(DATASET EXTRACT)

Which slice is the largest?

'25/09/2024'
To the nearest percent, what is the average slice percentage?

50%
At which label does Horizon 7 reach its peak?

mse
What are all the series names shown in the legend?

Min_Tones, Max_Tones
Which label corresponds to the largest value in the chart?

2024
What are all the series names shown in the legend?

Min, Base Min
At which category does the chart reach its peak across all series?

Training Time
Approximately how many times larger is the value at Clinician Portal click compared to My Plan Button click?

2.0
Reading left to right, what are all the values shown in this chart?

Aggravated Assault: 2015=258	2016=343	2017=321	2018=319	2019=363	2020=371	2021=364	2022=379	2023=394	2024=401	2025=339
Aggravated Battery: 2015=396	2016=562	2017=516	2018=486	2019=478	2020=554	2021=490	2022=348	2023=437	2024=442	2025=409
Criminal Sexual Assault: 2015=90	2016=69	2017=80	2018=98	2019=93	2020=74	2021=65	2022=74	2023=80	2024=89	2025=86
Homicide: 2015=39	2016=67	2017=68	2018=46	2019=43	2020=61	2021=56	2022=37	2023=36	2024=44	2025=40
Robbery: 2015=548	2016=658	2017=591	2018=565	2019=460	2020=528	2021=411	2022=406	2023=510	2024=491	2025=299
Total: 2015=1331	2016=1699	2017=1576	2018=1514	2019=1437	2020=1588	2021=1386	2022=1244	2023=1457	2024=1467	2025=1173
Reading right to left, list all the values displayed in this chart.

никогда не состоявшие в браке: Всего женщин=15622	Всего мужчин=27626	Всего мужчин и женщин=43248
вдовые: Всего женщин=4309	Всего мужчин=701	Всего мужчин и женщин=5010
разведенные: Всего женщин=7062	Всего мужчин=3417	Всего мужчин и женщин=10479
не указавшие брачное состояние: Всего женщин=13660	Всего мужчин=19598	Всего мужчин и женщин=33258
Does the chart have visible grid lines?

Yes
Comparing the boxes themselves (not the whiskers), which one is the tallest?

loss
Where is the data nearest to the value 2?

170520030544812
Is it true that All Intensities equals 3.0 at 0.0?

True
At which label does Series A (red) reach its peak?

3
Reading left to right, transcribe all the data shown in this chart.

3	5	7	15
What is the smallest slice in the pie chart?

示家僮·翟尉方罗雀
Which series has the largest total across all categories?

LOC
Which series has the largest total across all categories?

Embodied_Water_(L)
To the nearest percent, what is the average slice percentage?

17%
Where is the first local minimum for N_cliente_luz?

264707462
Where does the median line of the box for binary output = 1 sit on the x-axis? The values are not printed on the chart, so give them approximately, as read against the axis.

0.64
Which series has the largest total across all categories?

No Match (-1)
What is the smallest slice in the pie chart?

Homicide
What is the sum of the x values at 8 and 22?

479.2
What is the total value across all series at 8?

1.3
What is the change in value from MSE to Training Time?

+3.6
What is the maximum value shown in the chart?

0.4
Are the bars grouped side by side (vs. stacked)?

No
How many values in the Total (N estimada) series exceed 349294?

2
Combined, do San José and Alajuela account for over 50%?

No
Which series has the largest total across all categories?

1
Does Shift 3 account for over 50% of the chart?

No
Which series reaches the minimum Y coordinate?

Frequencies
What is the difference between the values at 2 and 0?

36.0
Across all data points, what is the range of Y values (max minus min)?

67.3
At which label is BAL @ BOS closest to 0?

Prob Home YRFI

(End DATASET EXTRACT)

◆ WRITTEN TASK
Reproduce all of the material above with every instance of "largest" swapped for "greatest" and nothing else changed.

◆ FINAL ANSWER
Which slice is the greatest?

'25/09/2024'
To the nearest percent, what is the average slice percentage?

50%
At which label does Horizon 7 reach its peak?

mse
What are all the series names shown in the legend?

Min_Tones, Max_Tones
Which label corresponds to the greatest value in the chart?

2024
What are all the series names shown in the legend?

Min, Base Min
At which category does the chart reach its peak across all series?

Training Time
Approximately how many times larger is the value at Clinician Portal click compared to My Plan Button click?

2.0
Reading left to right, what are all the values shown in this chart?

Aggravated Assault: 2015=258	2016=343	2017=321	2018=319	2019=363	2020=371	2021=364	2022=379	2023=394	2024=401	2025=339
Aggravated Battery: 2015=396	2016=562	2017=516	2018=486	2019=478	2020=554	2021=490	2022=348	2023=437	2024=442	2025=409
Criminal Sexual Assault: 2015=90	2016=69	2017=80	2018=98	2019=93	2020=74	2021=65	2022=74	2023=80	2024=89	2025=86
Homicide: 2015=39	2016=67	2017=68	2018=46	2019=43	2020=61	2021=56	2022=37	2023=36	2024=44	2025=40
Robbery: 2015=548	2016=658	2017=591	2018=565	2019=460	2020=528	2021=411	2022=406	2023=510	2024=491	2025=299
Total: 2015=1331	2016=1699	2017=1576	2018=1514	2019=1437	2020=1588	2021=1386	2022=1244	2023=1457	2024=1467	2025=1173
Reading right to left, list all the values displayed in this chart.

никогда не состоявшие в браке: Всего женщин=15622	Всего мужчин=27626	Всего мужчин и женщин=43248
вдовые: Всего женщин=4309	Всего мужчин=701	Всего мужчин и женщин=5010
разведенные: Всего женщин=7062	Всего мужчин=3417	Всего мужчин и женщин=10479
не указавшие брачное состояние: Всего женщин=13660	Всего мужчин=19598	Всего мужчин и женщин=33258
Does the chart have visible grid lines?

Yes
Comparing the boxes themselves (not the whiskers), which one is the tallest?

loss
Where is the data nearest to the value 2?

170520030544812
Is it true that All Intensities equals 3.0 at 0.0?

True
At which label does Series A (red) reach its peak?

3
Reading left to right, transcribe all the data shown in this chart.

3	5	7	15
What is the smallest slice in the pie chart?

示家僮·翟尉方罗雀
Which series has the greatest total across all categories?

LOC
Which series has the greatest total across all categories?

Embodied_Water_(L)
To the nearest percent, what is the average slice percentage?

17%
Where is the first local minimum for N_cliente_luz?

264707462
Where does the median line of the box for binary output = 1 sit on the x-axis? The values are not printed on the chart, so give them approximately, as read against the axis.

0.64
Which series has the greatest total across all categories?

No Match (-1)
What is the smallest slice in the pie chart?

Homicide
What is the sum of the x values at 8 and 22?

479.2
What is the total value across all series at 8?

1.3
What is the change in value from MSE to Training Time?

+3.6
What is the maximum value shown in the chart?

0.4
Are the bars grouped side by side (vs. stacked)?

No
How many values in the Total (N estimada) series exceed 349294?

2
Combined, do San José and Alajuela account for over 50%?

No
Which series has the greatest total across all categories?

1
Does Shift 3 account for over 50% of the chart?

No
Which series reaches the minimum Y coordinate?

Frequencies
What is the difference between the values at 2 and 0?

36.0
Across all data points, what is the range of Y values (max minus min)?

67.3
At which label is BAL @ BOS closest to 0?

Prob Home YRFI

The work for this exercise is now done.